[Work to do]:
• A. Answer these questions from the structure report, each on its own line and marked the same way:
(i) Which program was used to solve the structure?
(ii) How is the cadmium atom coordinated?
(iii) What range and average are given for the Ge—F bond lengths?
• B. Summarize the structure report in two sentences.
• C. Write out the part of the structure report that opens with the words containing "Data collection: SMART" and closes with "Cryst. A64, 112-122.]).".

[Source text]:
Data collection: SMART (Bruker, 1999[Bruker (1999). SMART and SAINT. Bruker AXS Inc., Madison, Wisconsin, USA.]); cell refinement: SAINT (Bruker, 1999[Bruker (1999). SMART and SAINT. Bruker AXS Inc., Madison, Wisconsin, USA.]); data reduction: SAINT; program(s) used to solve structure: SHELXS97 (Sheldrick, 2008[Sheldrick, G. M. (2008). Acta Cryst. A64, 112-122.]); program(s) used to refine structure: SHELXL97 (Sheldrick, 2008[Sheldrick, G. M. (2008). Acta Cryst. A64, 112-122.]); molecular graphics: DIAMOND (Brandenburg, 2001[Brandenburg, K. (2001). DIAMOND. Crystal Impact GbR, Bonn, Germany.]); software used to prepare material for publication: SHELXTL (Sheldrick, 2008[Sheldrick, G. M. (2008). Acta Cryst. A64, 112-122.]).

Supporting information


Comment top

Much interest has been focused on the rational design and construction of microporous materials with intriguing topological architectures and promising applications (Cheetham et al., 1999; Zheng et al., 2003; Zou et al., 2005; Liang et al., 2006; Su et al., 2009). Compared to the rapid development of silicate and phosphate open-framework structures, the progress in the field of fluorides remains moderate. With the exception of some fluoridosilicates, fluoridoaluminates and fluoridotitanates, only a few fluoridogermanates (Brauer et al., 1980, 1986; Lukevics et al., 1997; Wang et al., 2004; Zhang et al., 2003) have been reported. In this structure family, the central Ge(IV) ions are octahedrally coordinated by fluorine atoms. In addition, various organic amines or metal-complex cations have frequently been employed in the synthesis of such fluorides. The main purpose of our work is to explore the construction of novel microporous germanates with CdII complexes as counter anions. Unexpectedly, the title compound, (I), was obtained, which represents a new fluoridogermanate with one-dimensional CdII complex cations.

As shown in Fig. 1, the asymmetric unit of (I) contains one unique germanium(IV) atom, one cadmium(II) atom, six fluoride anions, as well as one and a half TETA molecules (TETE = triethylenetetramine, C6H18N4), the latter being completed by a twofold rotation axis. The cadmium atom is six-coordinated in a distorted octahedral geometry by six amine N atoms from three TETA ligands. The Cd—N bond lengths span the range 2.313 (3)–2.444 (3) Å, which are comparable with those observed in other related compounds, e.g. (Bartoszak-Adamska et al., 2002; Ma et al., 2005; Bose et al., 2006). The Ge—F bond lengths in the fluoridogermanate anion are in the range 1.754 (3)–1.788 (2) Å (average 1.772 Å), similar to the distances observed in the inorganic complex K2GeF6 (Ge—F 1.77 Å) (Hoard & Vincent, 1939), or in other fluoridogermanates, such as [(CH3)4N][(CF3)3GeF2] (Brauer et al., 1986), [Ni(C2H8N2)(C6H18N4)][GeF6] (Wang et al., 2004) and [Ni(dien)2][GeF6] (Zhang et al., 2003).

[Excerpted records]:
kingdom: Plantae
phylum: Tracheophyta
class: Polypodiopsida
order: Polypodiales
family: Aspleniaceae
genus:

[The solutions]:
• A.
(i) SHELXS97 (Sheldrick, 2008).
(ii) It is six-coordinated in a distorted octahedral geometry by six amine N atoms from three TETA ligands.
(iii) The range is 1.754 (3)–1.788 (2) Å, and the average is 1.772 Å.

• B. The structure report describes the title compound, a new fluoridogermanate with one-dimensional CdII complex cations, which was obtained unexpectedly during work on microporous germanates with CdII complexes. Its cadmium atom is six-coordinated in a distorted octahedral geometry by six amine N atoms from three TETA ligands, and its Ge—F bond lengths of 1.754 (3)–1.788 (2) Å are similar to those in K2GeF6 and other fluoridogermanates.

• C.
Data collection: SMART (Bruker, 1999[Bruker (1999). SMART and SAINT. Bruker AXS Inc., Madison, Wisconsin, USA.]); cell refinement: SAINT (Bruker, 1999[Bruker (1999). SMART and SAINT. Bruker AXS Inc., Madison, Wisconsin, USA.]); data reduction: SAINT; program(s) used to solve structure: SHELXS97 (Sheldrick, 2008[Sheldrick, G. M. (2008). Acta Cryst. A64, 112-122.]); program(s) used to refine structure: SHELXL97 (Sheldrick, 2008[Sheldrick, G. M. (2008). Acta Cryst. A64, 112-122.]); molecular graphics: DIAMOND (Brandenburg, 2001[Brandenburg, K. (2001). DIAMOND. Crystal Impact GbR, Bonn, Germany.]); software used to prepare material for publication: SHELXTL (Sheldrick, 2008[Sheldrick, G. M. (2008). Acta Cryst. A64, 112-122.]).